Former national security adviser Susan Rice said President Donald Trump’s response to the coronavirus pandemic “has cost tens of thousands of American lives” in an interview with Washington Post opinion writer Jonathan Capehart.
“This administration was not interested in pandemics. It was not prepared for pandemics. We now know that even during the Trump administration there were lots of reports, lots of warnings,” said Rice, adding:
“Rather than moving immediately from very early January to do the things that we know we have to do, get in place the testing capacity, scale it up so that it’s widely available. Surge the purchase and the distribution of personal protective equipment, ventilators, masks, gloves, gowns, and get that to our hospital systems, build out a bed capacity, call back medical professionals. All these things that states and locals are now doing on the fly. These are the things that we know we needed to do and do at the outset. And so, they didn’t do that. They waited two months. It’s not the one month that the New York Times had a headline, ‘A Wasted Month,’ it was a wasted two months, Jonathan. And those two months have meant the difference between many tens of thousands of Americans dying who might otherwise not have died.”
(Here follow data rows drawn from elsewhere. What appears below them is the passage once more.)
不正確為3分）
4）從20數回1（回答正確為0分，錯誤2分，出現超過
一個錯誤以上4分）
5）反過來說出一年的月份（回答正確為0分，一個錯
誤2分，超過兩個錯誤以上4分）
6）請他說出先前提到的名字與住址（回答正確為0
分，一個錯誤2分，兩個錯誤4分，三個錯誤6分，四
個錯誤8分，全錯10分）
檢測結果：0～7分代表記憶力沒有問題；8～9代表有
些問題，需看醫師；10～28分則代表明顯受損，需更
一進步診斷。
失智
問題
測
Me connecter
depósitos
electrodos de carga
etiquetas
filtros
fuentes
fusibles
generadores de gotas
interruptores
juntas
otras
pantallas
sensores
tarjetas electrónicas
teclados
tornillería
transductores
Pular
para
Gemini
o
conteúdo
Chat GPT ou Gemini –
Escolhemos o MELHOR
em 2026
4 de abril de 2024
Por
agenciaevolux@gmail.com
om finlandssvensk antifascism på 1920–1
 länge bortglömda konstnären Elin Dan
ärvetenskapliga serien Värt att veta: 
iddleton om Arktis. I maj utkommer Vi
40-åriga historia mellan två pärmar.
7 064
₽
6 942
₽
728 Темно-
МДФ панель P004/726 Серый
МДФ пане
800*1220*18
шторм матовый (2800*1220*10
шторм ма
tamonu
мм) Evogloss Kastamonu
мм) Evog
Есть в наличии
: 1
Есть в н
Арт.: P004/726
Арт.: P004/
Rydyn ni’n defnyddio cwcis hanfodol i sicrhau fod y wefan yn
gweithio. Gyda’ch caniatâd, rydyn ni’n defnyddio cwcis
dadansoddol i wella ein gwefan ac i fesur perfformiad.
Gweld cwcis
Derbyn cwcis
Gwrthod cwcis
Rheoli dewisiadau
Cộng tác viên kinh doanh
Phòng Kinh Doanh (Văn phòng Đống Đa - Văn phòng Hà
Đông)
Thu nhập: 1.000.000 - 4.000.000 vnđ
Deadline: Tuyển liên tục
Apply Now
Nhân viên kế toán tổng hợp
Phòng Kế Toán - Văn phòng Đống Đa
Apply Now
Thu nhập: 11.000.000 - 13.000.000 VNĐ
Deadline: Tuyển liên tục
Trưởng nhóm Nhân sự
“He has demonstrated utter lack of leadership, utter incompetence. And he’s been profoundly dishonest about the nature of the threat to the American people by downplaying it, by dismissing it, by comparing it to the flu. … He has misled the American people to such an extent that lives have been lost in the process,” she continued. “Whether that’s because he didn’t care or he was trying to downplay the problem and buoy his electoral prospects mistakenly, or whether it was to buck up the markets, or because he doesn’t care, I don’t know what it was. I just know that he has cost tens of thousands of American lives.”
Rice says she supports a nationwide stay-at-home order because “when you do these shutdowns early and comprehensively, it makes a difference. It saves lives and it flattens the curve.”
At least 9,621 Americans have died from the novel coronavirus since the first death was reported on February 29.
“This will be probably the toughest week, between this week and the next week. And there will be a lot of death, unfortunately,” said Trump during Saturday’s coronavirus press briefing, emphasizing that the economy should reopen once more.
“We cannot let this continue,” he said. “So at a certain point, some hard decisions are going to have to be made.”